Augie, isnt the basic the amps divided by the nominal voltage? So, if it is a 1500 amp single phase on 120 volts then 1500/120, or if it was 1500 amps in UK then 1500/240?

Or do we use the cube root because he has three phase? I am confused here as well.

It's not amps divided by anything. It's watts or power divided by voltage divided by sq rt of 3 Or P/(E x 1.732) You can say P divided by E divided by sq rt 3 or P divided by (E x sq rt 3) and get the same answer.

 

[Adamjamma]

It's not amps divided by anything. It's watts or power divided by voltage divided by sq rt of 3 Or P/(E x 1.732) You can say P divided by E divided by sq rt 3 or P divided by (E x sq rt 3) and get the same answer.

OK. Thanks.

 

[LouisianaApprentice]

So from the job I remember we ran #10s the run was only around 100ft in total as the MCC was close. When I plugged that into a wire size calculator it said 14Cu, 12 Al. The wattage was 15000 for these heaters (2 per tower@ 7500w) I got 18.04 amps @ 480. So learning these calculations would have saved a good bit of money. That is if I'm correct lol.

 

[augie47]

You will find a whole different topic when you deal with termination allowances (110.14) and termination restrictions in 240.4 plus the possibility your heaters might be a continuous load.. A #10 could have been the correct size but it would have been a #12 at minimum.

 

[jaggedben]

So from the job I remember we ran #10s the run was only around 100ft in total as the MCC was close. When I plugged that into a wire size calculator it said 14Cu, 12 Al. The wattage was 15000 for these heaters (2 per tower@ 7500w) I got 18.04 amps @ 480. So learning these calculations would have saved a good bit of money. That is if I'm correct lol.

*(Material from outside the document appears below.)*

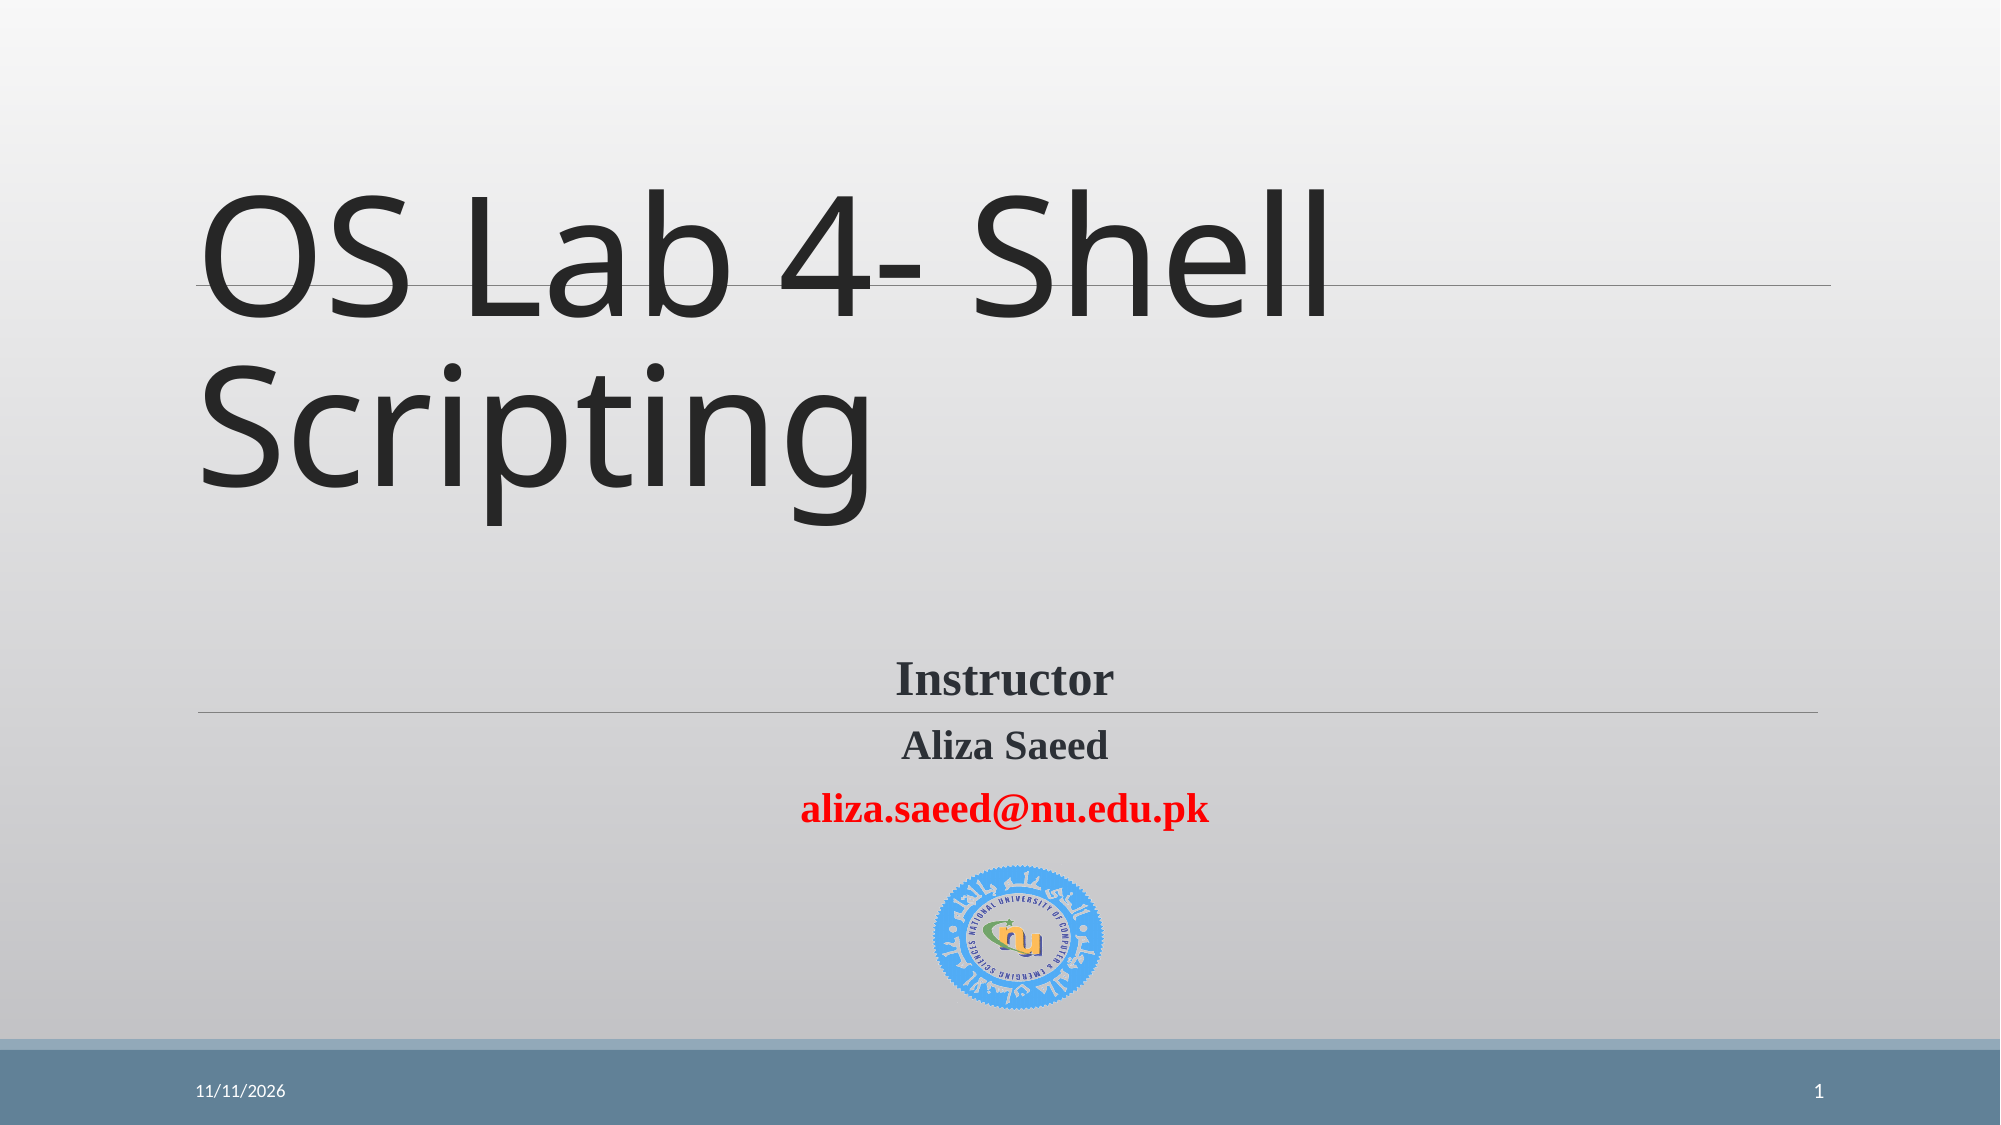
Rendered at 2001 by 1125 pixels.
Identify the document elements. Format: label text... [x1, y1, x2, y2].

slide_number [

Well, let's see. If the amps are 18.0 then you cannot put that on 14awg wire. Not sure I'd trust the app you're using. Also you may have a code requirement for a heater for continuous load. So that's 22.5amps, which does require 10awg. Maybe you could have done 12awg.

 

[LouisianaApprentice]

Ok thanks you guys. seems I have a lot to learn as far as necessary code and how it applies to everything I've only been in this field 2 years and just started looking into how everything works on this side of things instead of common practices my employers have used.